Friday, August 21, 2015

Flight

Presumably, if you keep doing the things you did when you were young, you’ll never age. 

As long as you’re able to continue taking flight on a bicycle, off a dock, into a lake, you will remain suspended, as in the air, above emerging decay and decrepitude.

And best of all, even just watching, beer in hand, from the shore, (or even better, in the water, where you can effect a continuous stream from mouth to lake), infuses you with such a sense of childlike wonder that the years melt away and there you are, in junior high all over again—except this time, you don’t have to hide the Rainier from your parents.

It’s become a summer tradition to set up the wooden ramp so folks can hurtle down the dock on a bike that floats and launch themselves into the water; not only is it not getting old, it perfectly illustrates how the longer you do such things, the younger they make you.

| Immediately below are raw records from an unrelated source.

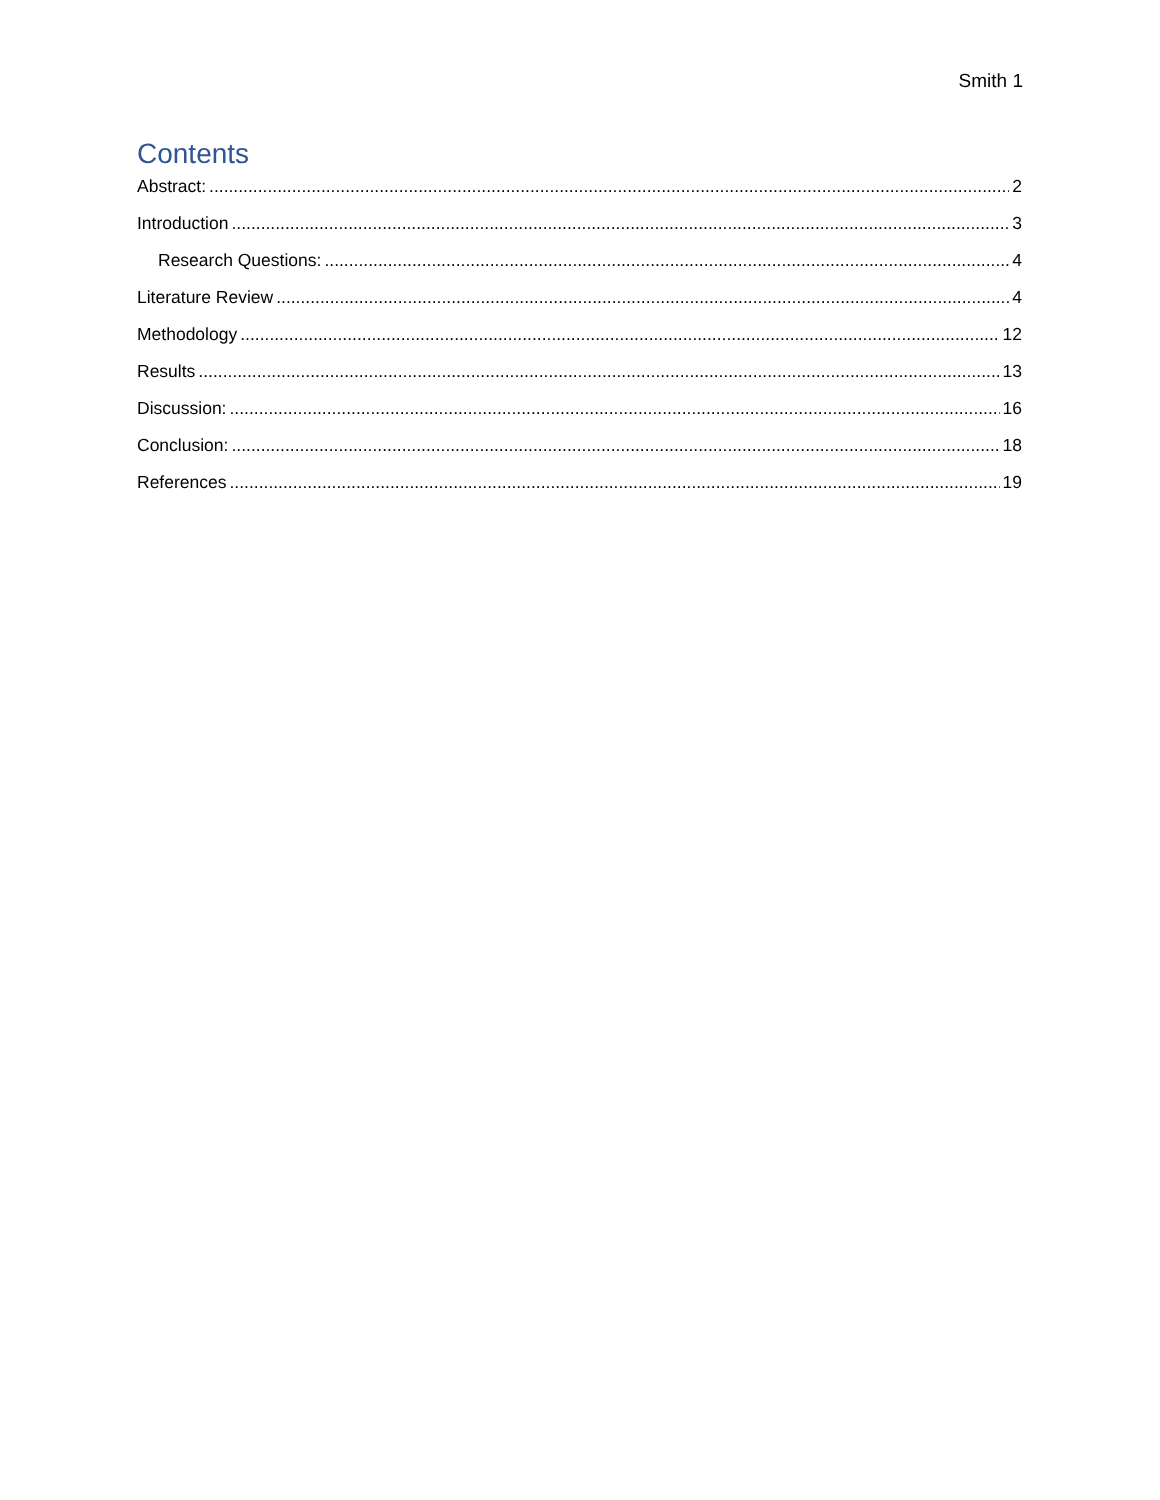Smith 1
Contents
Abstract: 2
Introduction 3
Research Questions: 4
Literature Review 4
Methodology 12
Results 13
Discussion: 16
Conclusion: 18
References 19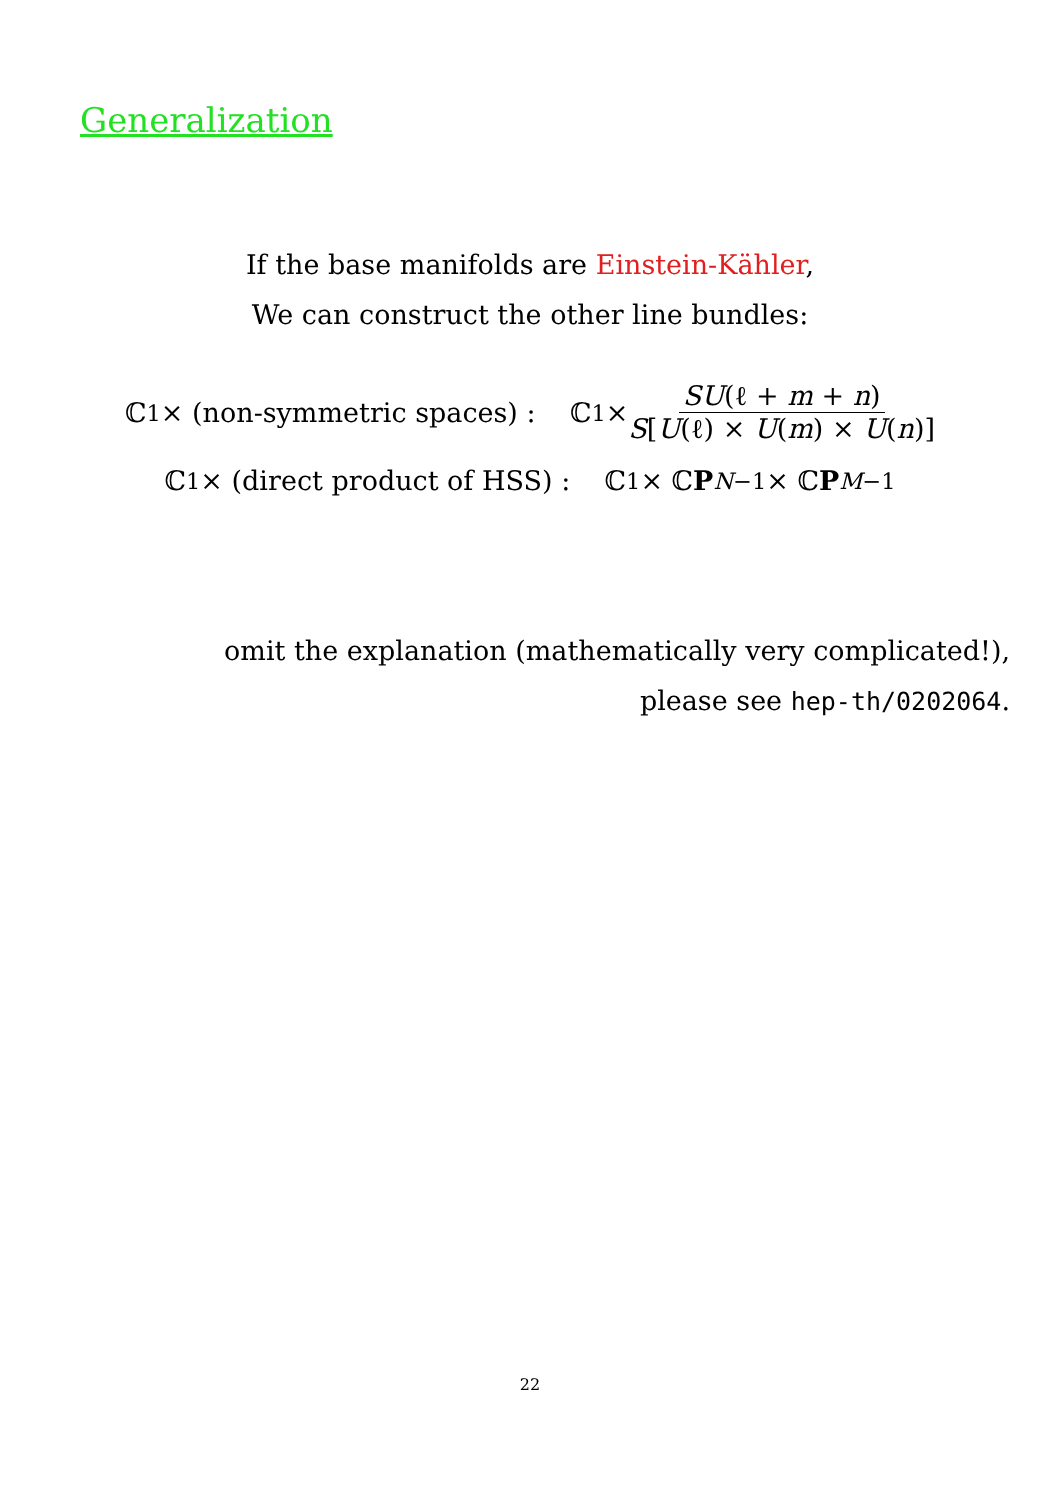Generalization
If the base manifolds are Einstein-Kähler,
We can construct the other line bundles:
ℂ<sup>1</sup> × (non-symmetric spaces) : ℂ<sup>1</sup> × SU(ℓ + m + n) S[U(ℓ) × U(m) × U(n)]
ℂ<sup>1</sup> × (direct product of HSS) : ℂ<sup>1</sup> × ℂ P<sup>N−1</sup> × ℂ P<sup>M−1</sup>
omit the explanation (mathematically very complicated!),
please see hep-th/0202064.
22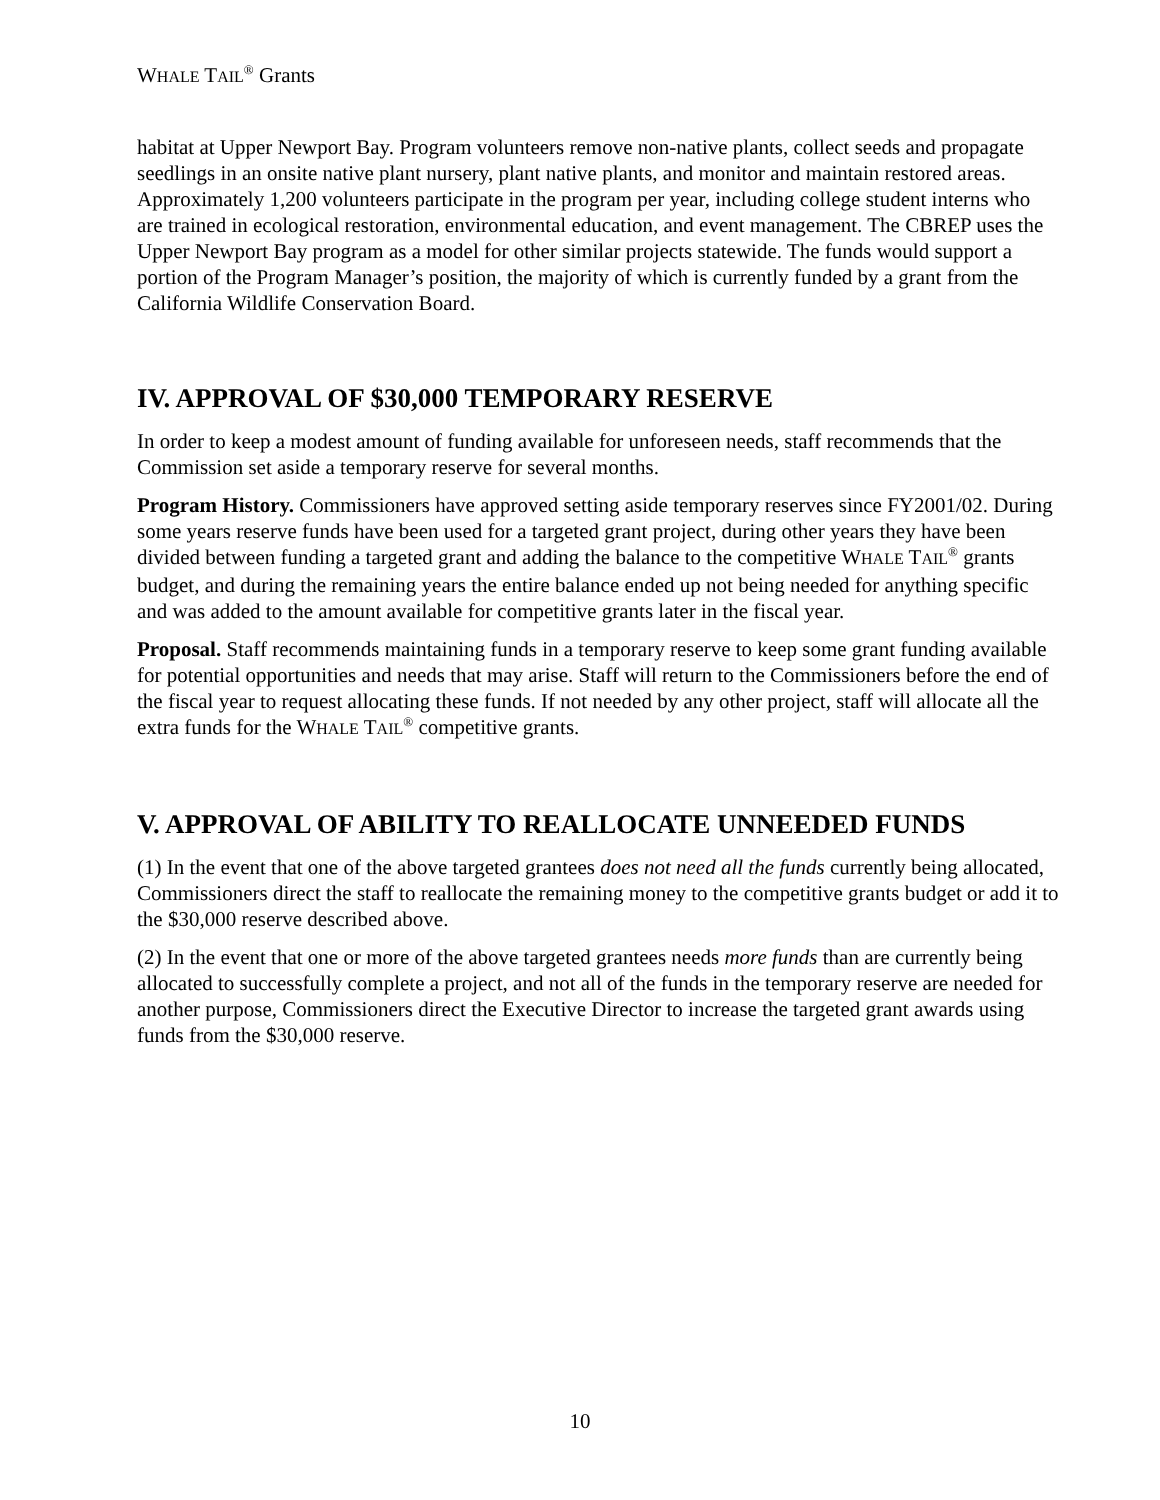WHALE TAIL<sup>®</sup> Grants
habitat at Upper Newport Bay. Program volunteers remove non-native plants, collect seeds and propagate seedlings in an onsite native plant nursery, plant native plants, and monitor and maintain restored areas. Approximately 1,200 volunteers participate in the program per year, including college student interns who are trained in ecological restoration, environmental education, and event management. The CBREP uses the Upper Newport Bay program as a model for other similar projects statewide. The funds would support a portion of the Program Manager’s position, the majority of which is currently funded by a grant from the California Wildlife Conservation Board.
IV. APPROVAL OF $30,000 TEMPORARY RESERVE
In order to keep a modest amount of funding available for unforeseen needs, staff recommends that the Commission set aside a temporary reserve for several months.
Program History. Commissioners have approved setting aside temporary reserves since FY2001/02. During some years reserve funds have been used for a targeted grant project, during other years they have been divided between funding a targeted grant and adding the balance to the competitive WHALE TAIL<sup>®</sup> grants budget, and during the remaining years the entire balance ended up not being needed for anything specific and was added to the amount available for competitive grants later in the fiscal year.
Proposal. Staff recommends maintaining funds in a temporary reserve to keep some grant funding available for potential opportunities and needs that may arise. Staff will return to the Commissioners before the end of the fiscal year to request allocating these funds. If not needed by any other project, staff will allocate all the extra funds for the WHALE TAIL<sup>®</sup> competitive grants.
V. APPROVAL OF ABILITY TO REALLOCATE UNNEEDED FUNDS
(1) In the event that one of the above targeted grantees does not need all the funds currently being allocated, Commissioners direct the staff to reallocate the remaining money to the competitive grants budget or add it to the $30,000 reserve described above.
(2) In the event that one or more of the above targeted grantees needs more funds than are currently being allocated to successfully complete a project, and not all of the funds in the temporary reserve are needed for another purpose, Commissioners direct the Executive Director to increase the targeted grant awards using funds from the $30,000 reserve.
10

No one broke a neck or drowned and the accidents that did occur were minor enough to be funny—at least to those who were watching, not wrecking.

The weather was warmer and clearer than anyone prior to this strange Southern Californian summer could have reasonably expected, and the first quarter moon slipped away westward following a fine showing after sunset.

We learned that not all waterproof cameras are indeed fully waterproof and that there’s a window in one’s inebriation that opens after about half a bottle of wine or three beers and a joint to allow for ramp-jumping, but which closes half a bottle or three beers and two joints later to prevent the effort; it’s a phenomenon familiar to recreational bowlers, although in that case, what’s being thrown while tipsy is a plastic ball not one’s own body.

Someday, maybe, even those who refrained from flight will jump; we’re still not that old, but in the future, may be that young.